**Exercise directions**
Revise the material below by changing every instance of "common name" to "vernacular name", and reproduce it in full with everything else left unchanged.

↓↓↓

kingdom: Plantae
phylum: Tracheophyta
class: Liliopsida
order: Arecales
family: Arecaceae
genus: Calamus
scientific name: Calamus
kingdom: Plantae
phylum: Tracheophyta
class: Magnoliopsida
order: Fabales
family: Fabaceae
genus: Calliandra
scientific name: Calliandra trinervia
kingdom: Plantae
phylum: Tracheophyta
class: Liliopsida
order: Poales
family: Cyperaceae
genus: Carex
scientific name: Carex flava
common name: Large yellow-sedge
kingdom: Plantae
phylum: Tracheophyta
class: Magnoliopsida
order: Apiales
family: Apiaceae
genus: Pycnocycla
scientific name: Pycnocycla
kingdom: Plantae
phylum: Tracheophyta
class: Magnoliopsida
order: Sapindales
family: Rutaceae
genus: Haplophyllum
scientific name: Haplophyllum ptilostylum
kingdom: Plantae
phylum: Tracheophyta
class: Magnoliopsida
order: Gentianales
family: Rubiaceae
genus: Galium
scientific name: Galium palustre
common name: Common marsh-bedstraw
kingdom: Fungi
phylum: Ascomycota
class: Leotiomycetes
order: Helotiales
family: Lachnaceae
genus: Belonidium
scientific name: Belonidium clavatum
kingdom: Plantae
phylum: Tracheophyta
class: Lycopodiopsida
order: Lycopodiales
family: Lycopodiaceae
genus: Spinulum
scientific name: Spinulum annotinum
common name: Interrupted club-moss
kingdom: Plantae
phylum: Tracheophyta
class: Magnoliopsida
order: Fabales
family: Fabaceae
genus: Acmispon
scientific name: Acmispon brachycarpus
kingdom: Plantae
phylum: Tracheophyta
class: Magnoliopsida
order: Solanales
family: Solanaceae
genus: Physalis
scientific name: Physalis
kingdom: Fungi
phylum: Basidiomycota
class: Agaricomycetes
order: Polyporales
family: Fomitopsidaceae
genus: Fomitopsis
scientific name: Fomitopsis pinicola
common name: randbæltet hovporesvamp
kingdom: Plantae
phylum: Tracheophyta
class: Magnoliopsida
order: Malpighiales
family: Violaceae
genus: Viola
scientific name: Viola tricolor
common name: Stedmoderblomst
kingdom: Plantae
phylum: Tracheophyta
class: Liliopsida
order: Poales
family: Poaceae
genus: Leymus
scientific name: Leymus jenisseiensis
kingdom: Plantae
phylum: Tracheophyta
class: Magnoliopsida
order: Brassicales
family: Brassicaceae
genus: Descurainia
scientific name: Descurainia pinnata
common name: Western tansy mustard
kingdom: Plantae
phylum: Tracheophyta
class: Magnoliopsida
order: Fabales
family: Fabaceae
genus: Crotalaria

↑↑↑

**Written reply**
kingdom: Plantae
phylum: Tracheophyta
class: Liliopsida
order: Arecales
family: Arecaceae
genus: Calamus
scientific name: Calamus
kingdom: Plantae
phylum: Tracheophyta
class: Magnoliopsida
order: Fabales
family: Fabaceae
genus: Calliandra
scientific name: Calliandra trinervia
kingdom: Plantae
phylum: Tracheophyta
class: Liliopsida
order: Poales
family: Cyperaceae
genus: Carex
scientific name: Carex flava
vernacular name: Large yellow-sedge
kingdom: Plantae
phylum: Tracheophyta
class: Magnoliopsida
order: Apiales
family: Apiaceae
genus: Pycnocycla
scientific name: Pycnocycla
kingdom: Plantae
phylum: Tracheophyta
class: Magnoliopsida
order: Sapindales
family: Rutaceae
genus: Haplophyllum
scientific name: Haplophyllum ptilostylum
kingdom: Plantae
phylum: Tracheophyta
class: Magnoliopsida
order: Gentianales
family: Rubiaceae
genus: Galium
scientific name: Galium palustre
vernacular name: Common marsh-bedstraw
kingdom: Fungi
phylum: Ascomycota
class: Leotiomycetes
order: Helotiales
family: Lachnaceae
genus: Belonidium
scientific name: Belonidium clavatum
kingdom: Plantae
phylum: Tracheophyta
class: Lycopodiopsida
order: Lycopodiales
family: Lycopodiaceae
genus: Spinulum
scientific name: Spinulum annotinum
vernacular name: Interrupted club-moss
kingdom: Plantae
phylum: Tracheophyta
class: Magnoliopsida
order: Fabales
family: Fabaceae
genus: Acmispon
scientific name: Acmispon brachycarpus
kingdom: Plantae
phylum: Tracheophyta
class: Magnoliopsida
order: Solanales
family: Solanaceae
genus: Physalis
scientific name: Physalis
kingdom: Fungi
phylum: Basidiomycota
class: Agaricomycetes
order: Polyporales
family: Fomitopsidaceae
genus: Fomitopsis
scientific name: Fomitopsis pinicola
vernacular name: randbæltet hovporesvamp
kingdom: Plantae
phylum: Tracheophyta
class: Magnoliopsida
order: Malpighiales
family: Violaceae
genus: Viola
scientific name: Viola tricolor
vernacular name: Stedmoderblomst
kingdom: Plantae
phylum: Tracheophyta
class: Liliopsida
order: Poales
family: Poaceae
genus: Leymus
scientific name: Leymus jenisseiensis
kingdom: Plantae
phylum: Tracheophyta
class: Magnoliopsida
order: Brassicales
family: Brassicaceae
genus: Descurainia
scientific name: Descurainia pinnata
vernacular name: Western tansy mustard
kingdom: Plantae
phylum: Tracheophyta
class: Magnoliopsida
order: Fabales
family: Fabaceae
genus: Crotalaria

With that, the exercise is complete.